▸ **What this task involves**
Every line of the material is to be transcribed verbatim, with images omitted.

▸ **Material provided**

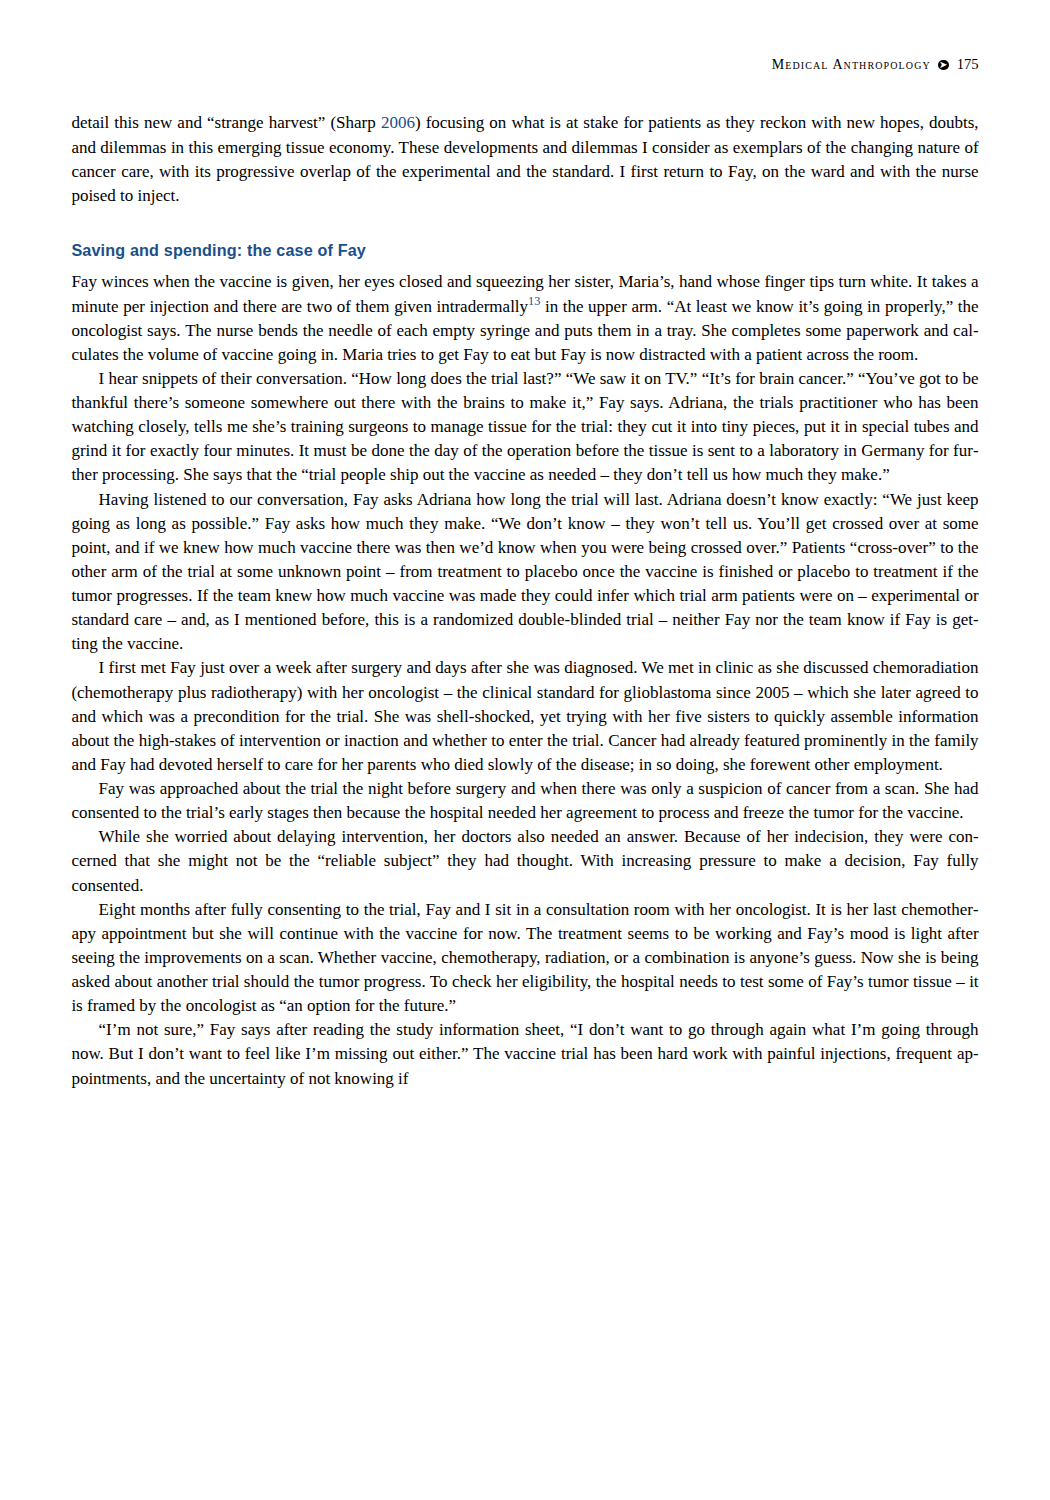Medical Anthropology ➤ 175
detail this new and “strange harvest” (Sharp 2006) focusing on what is at stake for patients as they reckon with new hopes, doubts, and dilemmas in this emerging tissue economy. These developments and dilemmas I consider as exemplars of the changing nature of cancer care, with its progressive overlap of the experimental and the standard. I first return to Fay, on the ward and with the nurse poised to inject.
Saving and spending: the case of Fay
Fay winces when the vaccine is given, her eyes closed and squeezing her sister, Maria’s, hand whose finger tips turn white. It takes a minute per injection and there are two of them given intradermally13 in the upper arm. “At least we know it’s going in properly,” the oncologist says. The nurse bends the needle of each empty syringe and puts them in a tray. She completes some paperwork and calculates the volume of vaccine going in. Maria tries to get Fay to eat but Fay is now distracted with a patient across the room.
I hear snippets of their conversation. “How long does the trial last?” “We saw it on TV.” “It’s for brain cancer.” “You’ve got to be thankful there’s someone somewhere out there with the brains to make it,” Fay says. Adriana, the trials practitioner who has been watching closely, tells me she’s training surgeons to manage tissue for the trial: they cut it into tiny pieces, put it in special tubes and grind it for exactly four minutes. It must be done the day of the operation before the tissue is sent to a laboratory in Germany for further processing. She says that the “trial people ship out the vaccine as needed – they don’t tell us how much they make.”
Having listened to our conversation, Fay asks Adriana how long the trial will last. Adriana doesn’t know exactly: “We just keep going as long as possible.” Fay asks how much they make. “We don’t know – they won’t tell us. You’ll get crossed over at some point, and if we knew how much vaccine there was then we’d know when you were being crossed over.” Patients “cross-over” to the other arm of the trial at some unknown point – from treatment to placebo once the vaccine is finished or placebo to treatment if the tumor progresses. If the team knew how much vaccine was made they could infer which trial arm patients were on – experimental or standard care – and, as I mentioned before, this is a randomized double-blinded trial – neither Fay nor the team know if Fay is getting the vaccine.
I first met Fay just over a week after surgery and days after she was diagnosed. We met in clinic as she discussed chemoradiation (chemotherapy plus radiotherapy) with her oncologist – the clinical standard for glioblastoma since 2005 – which she later agreed to and which was a precondition for the trial. She was shell-shocked, yet trying with her five sisters to quickly assemble information about the high-stakes of intervention or inaction and whether to enter the trial. Cancer had already featured prominently in the family and Fay had devoted herself to care for her parents who died slowly of the disease; in so doing, she forewent other employment.
Fay was approached about the trial the night before surgery and when there was only a suspicion of cancer from a scan. She had consented to the trial’s early stages then because the hospital needed her agreement to process and freeze the tumor for the vaccine.
While she worried about delaying intervention, her doctors also needed an answer. Because of her indecision, they were concerned that she might not be the “reliable subject” they had thought. With increasing pressure to make a decision, Fay fully consented.
Eight months after fully consenting to the trial, Fay and I sit in a consultation room with her oncologist. It is her last chemotherapy appointment but she will continue with the vaccine for now. The treatment seems to be working and Fay’s mood is light after seeing the improvements on a scan. Whether vaccine, chemotherapy, radiation, or a combination is anyone’s guess. Now she is being asked about another trial should the tumor progress. To check her eligibility, the hospital needs to test some of Fay’s tumor tissue – it is framed by the oncologist as “an option for the future.”
“I’m not sure,” Fay says after reading the study information sheet, “I don’t want to go through again what I’m going through now. But I don’t want to feel like I’m missing out either.” The vaccine trial has been hard work with painful injections, frequent appointments, and the uncertainty of not knowing if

▸ **Answer to this task**
Medical Anthropology ➤ 175
detail this new and “strange harvest” (Sharp 2006) focusing on what is at stake for patients as they reckon with new hopes, doubts, and dilemmas in this emerging tissue economy. These developments and dilemmas I consider as exemplars of the changing nature of cancer care, with its progressive overlap of the experimental and the standard. I first return to Fay, on the ward and with the nurse poised to inject.
Saving and spending: the case of Fay
Fay winces when the vaccine is given, her eyes closed and squeezing her sister, Maria’s, hand whose finger tips turn white. It takes a minute per injection and there are two of them given intradermally13 in the upper arm. “At least we know it’s going in properly,” the oncologist says. The nurse bends the needle of each empty syringe and puts them in a tray. She completes some paperwork and calculates the volume of vaccine going in. Maria tries to get Fay to eat but Fay is now distracted with a patient across the room.
I hear snippets of their conversation. “How long does the trial last?” “We saw it on TV.” “It’s for brain cancer.” “You’ve got to be thankful there’s someone somewhere out there with the brains to make it,” Fay says. Adriana, the trials practitioner who has been watching closely, tells me she’s training surgeons to manage tissue for the trial: they cut it into tiny pieces, put it in special tubes and grind it for exactly four minutes. It must be done the day of the operation before the tissue is sent to a laboratory in Germany for further processing. She says that the “trial people ship out the vaccine as needed – they don’t tell us how much they make.”
Having listened to our conversation, Fay asks Adriana how long the trial will last. Adriana doesn’t know exactly: “We just keep going as long as possible.” Fay asks how much they make. “We don’t know – they won’t tell us. You’ll get crossed over at some point, and if we knew how much vaccine there was then we’d know when you were being crossed over.” Patients “cross-over” to the other arm of the trial at some unknown point – from treatment to placebo once the vaccine is finished or placebo to treatment if the tumor progresses. If the team knew how much vaccine was made they could infer which trial arm patients were on – experimental or standard care – and, as I mentioned before, this is a randomized double-blinded trial – neither Fay nor the team know if Fay is getting the vaccine.
I first met Fay just over a week after surgery and days after she was diagnosed. We met in clinic as she discussed chemoradiation (chemotherapy plus radiotherapy) with her oncologist – the clinical standard for glioblastoma since 2005 – which she later agreed to and which was a precondition for the trial. She was shell-shocked, yet trying with her five sisters to quickly assemble information about the high-stakes of intervention or inaction and whether to enter the trial. Cancer had already featured prominently in the family and Fay had devoted herself to care for her parents who died slowly of the disease; in so doing, she forewent other employment.
Fay was approached about the trial the night before surgery and when there was only a suspicion of cancer from a scan. She had consented to the trial’s early stages then because the hospital needed her agreement to process and freeze the tumor for the vaccine.
While she worried about delaying intervention, her doctors also needed an answer. Because of her indecision, they were concerned that she might not be the “reliable subject” they had thought. With increasing pressure to make a decision, Fay fully consented.
Eight months after fully consenting to the trial, Fay and I sit in a consultation room with her oncologist. It is her last chemotherapy appointment but she will continue with the vaccine for now. The treatment seems to be working and Fay’s mood is light after seeing the improvements on a scan. Whether vaccine, chemotherapy, radiation, or a combination is anyone’s guess. Now she is being asked about another trial should the tumor progress. To check her eligibility, the hospital needs to test some of Fay’s tumor tissue – it is framed by the oncologist as “an option for the future.”
“I’m not sure,” Fay says after reading the study information sheet, “I don’t want to go through again what I’m going through now. But I don’t want to feel like I’m missing out either.” The vaccine trial has been hard work with painful injections, frequent appointments, and the uncertainty of not knowing if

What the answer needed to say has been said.